-- ACTIVITY --
Everything from the line with "Windows Server 2003 Service Pack 2" to the end of the data is to be retyped exactly, and nothing else.
==== THE RECORDS
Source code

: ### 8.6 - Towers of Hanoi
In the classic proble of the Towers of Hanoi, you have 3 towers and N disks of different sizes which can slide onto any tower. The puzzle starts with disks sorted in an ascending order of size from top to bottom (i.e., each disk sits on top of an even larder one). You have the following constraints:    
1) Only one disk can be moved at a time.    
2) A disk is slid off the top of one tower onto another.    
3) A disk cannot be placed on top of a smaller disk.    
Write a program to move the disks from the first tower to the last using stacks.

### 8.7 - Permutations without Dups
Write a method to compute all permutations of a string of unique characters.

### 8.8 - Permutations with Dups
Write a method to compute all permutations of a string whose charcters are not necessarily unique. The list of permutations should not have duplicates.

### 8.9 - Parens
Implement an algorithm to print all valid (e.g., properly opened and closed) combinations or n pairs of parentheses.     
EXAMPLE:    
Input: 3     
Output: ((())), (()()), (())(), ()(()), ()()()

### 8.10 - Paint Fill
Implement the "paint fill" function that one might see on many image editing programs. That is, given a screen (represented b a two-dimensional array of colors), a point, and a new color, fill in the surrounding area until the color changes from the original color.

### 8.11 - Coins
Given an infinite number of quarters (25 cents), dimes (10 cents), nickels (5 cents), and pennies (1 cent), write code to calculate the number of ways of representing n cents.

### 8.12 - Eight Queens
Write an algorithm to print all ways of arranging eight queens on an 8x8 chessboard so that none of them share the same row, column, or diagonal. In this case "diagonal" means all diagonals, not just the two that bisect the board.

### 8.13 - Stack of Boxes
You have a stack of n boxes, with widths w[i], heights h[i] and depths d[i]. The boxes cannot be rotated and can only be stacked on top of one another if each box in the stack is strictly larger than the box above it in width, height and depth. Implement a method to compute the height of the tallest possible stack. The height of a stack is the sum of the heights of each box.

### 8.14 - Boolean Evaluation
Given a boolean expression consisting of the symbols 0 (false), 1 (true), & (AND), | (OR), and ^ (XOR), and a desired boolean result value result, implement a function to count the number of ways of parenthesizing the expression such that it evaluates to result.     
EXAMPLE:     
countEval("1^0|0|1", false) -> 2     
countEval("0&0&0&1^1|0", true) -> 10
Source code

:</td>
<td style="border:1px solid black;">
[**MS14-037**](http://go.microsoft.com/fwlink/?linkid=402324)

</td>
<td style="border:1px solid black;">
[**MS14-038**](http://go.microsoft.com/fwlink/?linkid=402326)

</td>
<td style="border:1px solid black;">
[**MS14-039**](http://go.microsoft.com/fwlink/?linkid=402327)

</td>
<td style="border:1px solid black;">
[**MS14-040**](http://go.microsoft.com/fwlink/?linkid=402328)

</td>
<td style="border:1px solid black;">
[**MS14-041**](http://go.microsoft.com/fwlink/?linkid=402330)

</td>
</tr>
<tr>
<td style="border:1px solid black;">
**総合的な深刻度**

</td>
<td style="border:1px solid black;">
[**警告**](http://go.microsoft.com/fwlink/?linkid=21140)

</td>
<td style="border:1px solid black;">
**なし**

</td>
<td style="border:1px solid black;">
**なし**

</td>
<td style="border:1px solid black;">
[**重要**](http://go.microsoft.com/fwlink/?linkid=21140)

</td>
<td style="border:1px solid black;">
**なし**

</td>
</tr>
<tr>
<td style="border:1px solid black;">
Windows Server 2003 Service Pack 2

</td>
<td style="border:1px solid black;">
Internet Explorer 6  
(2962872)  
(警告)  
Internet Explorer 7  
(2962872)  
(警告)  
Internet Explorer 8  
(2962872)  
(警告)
========
-- RESPONSE TO THIS TASK --
Windows Server 2003 Service Pack 2

</td>
<td style="border:1px solid black;">
Internet Explorer 6  
(2962872)  
(警告)  
Internet Explorer 7  
(2962872)  
(警告)  
Internet Explorer 8  
(2962872)  
(警告)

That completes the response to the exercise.